I would only, in conclusion, remind your Lordships that when, by section 117 of the Titles to Land Consolidation Act, all heritable securities were made moveable as regards the succession of the creditor in such security, it was provided that this legislation should not affect the reciprocal rights of husband and wife, or (for the matter of that) the claims of children to legitim; and further, that the right of the creditor to regulate the heritable or moveable character of his own estate was saved by allowing him to leave the succession to his heritable securities still heritable by the simple expedient of taking the securities expressly to his heirs or assignees or successors, excluding executors. So the recognition of the creditor's intention in such matters is no unfamiliar thing in our law, and has received statutory sanction so lately as 1868.

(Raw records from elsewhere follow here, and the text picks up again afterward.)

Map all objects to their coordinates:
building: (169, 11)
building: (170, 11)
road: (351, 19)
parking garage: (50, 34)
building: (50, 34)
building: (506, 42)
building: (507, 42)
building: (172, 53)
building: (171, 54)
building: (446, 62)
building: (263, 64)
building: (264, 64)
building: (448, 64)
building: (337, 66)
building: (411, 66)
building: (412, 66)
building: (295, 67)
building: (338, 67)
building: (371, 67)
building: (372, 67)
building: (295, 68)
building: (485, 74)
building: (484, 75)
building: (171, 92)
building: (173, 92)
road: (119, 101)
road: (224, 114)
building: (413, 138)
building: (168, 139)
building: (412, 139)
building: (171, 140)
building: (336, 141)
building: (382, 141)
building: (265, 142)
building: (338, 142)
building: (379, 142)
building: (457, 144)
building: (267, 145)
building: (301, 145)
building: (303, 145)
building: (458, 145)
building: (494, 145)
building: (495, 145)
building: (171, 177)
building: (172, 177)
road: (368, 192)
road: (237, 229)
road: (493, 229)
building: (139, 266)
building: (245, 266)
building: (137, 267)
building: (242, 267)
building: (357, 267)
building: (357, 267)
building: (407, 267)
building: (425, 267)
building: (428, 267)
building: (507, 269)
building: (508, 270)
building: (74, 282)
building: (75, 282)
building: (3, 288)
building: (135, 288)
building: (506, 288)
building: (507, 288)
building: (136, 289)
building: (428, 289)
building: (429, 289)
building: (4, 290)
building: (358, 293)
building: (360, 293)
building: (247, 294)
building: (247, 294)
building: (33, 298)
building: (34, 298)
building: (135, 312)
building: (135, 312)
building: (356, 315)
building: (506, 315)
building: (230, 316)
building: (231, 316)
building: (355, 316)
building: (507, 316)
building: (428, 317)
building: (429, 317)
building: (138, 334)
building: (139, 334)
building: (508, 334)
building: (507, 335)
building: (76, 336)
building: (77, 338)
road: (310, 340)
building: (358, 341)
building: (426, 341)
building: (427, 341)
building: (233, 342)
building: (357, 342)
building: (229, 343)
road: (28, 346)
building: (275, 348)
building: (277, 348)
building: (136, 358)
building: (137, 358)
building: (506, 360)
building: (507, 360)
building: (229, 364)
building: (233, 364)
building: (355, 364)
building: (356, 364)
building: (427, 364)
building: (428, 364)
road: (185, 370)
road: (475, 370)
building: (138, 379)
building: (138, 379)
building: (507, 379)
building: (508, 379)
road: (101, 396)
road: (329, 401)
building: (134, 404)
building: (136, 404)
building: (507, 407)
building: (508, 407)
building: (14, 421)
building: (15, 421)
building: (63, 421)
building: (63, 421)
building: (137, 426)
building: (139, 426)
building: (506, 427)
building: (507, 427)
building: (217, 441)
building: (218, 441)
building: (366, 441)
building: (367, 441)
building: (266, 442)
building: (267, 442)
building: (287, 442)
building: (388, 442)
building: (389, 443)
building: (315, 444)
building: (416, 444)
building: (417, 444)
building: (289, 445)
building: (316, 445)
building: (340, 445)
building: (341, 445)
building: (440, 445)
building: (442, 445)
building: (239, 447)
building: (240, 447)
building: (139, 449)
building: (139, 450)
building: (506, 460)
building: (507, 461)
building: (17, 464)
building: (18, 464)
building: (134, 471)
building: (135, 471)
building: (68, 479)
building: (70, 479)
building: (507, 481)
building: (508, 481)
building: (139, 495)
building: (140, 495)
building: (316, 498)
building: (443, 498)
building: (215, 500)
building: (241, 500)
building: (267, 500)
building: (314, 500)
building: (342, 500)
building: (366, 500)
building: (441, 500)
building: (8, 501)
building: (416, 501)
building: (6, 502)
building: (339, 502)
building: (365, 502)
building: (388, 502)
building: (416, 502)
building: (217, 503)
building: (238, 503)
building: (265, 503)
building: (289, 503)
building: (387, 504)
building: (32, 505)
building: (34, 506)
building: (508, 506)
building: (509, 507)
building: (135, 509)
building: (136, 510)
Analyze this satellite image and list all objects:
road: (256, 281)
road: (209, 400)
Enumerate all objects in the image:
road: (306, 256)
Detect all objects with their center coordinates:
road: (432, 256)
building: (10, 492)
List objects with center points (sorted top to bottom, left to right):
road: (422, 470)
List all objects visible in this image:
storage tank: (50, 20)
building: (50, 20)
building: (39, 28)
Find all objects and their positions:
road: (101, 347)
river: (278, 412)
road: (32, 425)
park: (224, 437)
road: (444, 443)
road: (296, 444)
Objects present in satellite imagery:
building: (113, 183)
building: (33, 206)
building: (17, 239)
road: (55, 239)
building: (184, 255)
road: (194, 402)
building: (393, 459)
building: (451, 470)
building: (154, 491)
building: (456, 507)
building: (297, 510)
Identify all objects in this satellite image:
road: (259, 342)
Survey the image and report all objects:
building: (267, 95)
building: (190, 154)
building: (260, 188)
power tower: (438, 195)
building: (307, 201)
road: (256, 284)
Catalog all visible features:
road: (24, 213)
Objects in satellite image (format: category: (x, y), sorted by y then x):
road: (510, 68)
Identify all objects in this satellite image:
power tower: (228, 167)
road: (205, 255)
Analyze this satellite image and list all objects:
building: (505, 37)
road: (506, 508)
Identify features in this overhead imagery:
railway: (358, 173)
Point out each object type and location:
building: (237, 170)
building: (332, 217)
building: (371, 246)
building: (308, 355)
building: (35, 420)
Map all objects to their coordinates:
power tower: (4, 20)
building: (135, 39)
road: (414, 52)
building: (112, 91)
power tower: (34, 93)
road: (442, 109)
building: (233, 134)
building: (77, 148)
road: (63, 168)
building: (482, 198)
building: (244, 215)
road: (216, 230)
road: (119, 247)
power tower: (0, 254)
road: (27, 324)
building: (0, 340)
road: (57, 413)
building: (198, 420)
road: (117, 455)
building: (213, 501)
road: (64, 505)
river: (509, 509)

But having regard to the dicta of the Judges who decided the case of Dawson's Trustees v. Dawson, 23 R. 1006, I am unable to draw a distinction in principle between that case and the present sufficient to justify me in differing from the judgment proposed by your Lordships, in which accordingly I concur.
The Court adhered.
Counsel for the Pursuer and Reclaimer— Cooper, K.C.— A. R. Brown. Agents — Henry & Scott, W.S.
Counsel for the Defenders and Respondents— Dean of Faculty (Campbell, K.C.)—Chree. Agents— Cumming & Duff, S.S.C.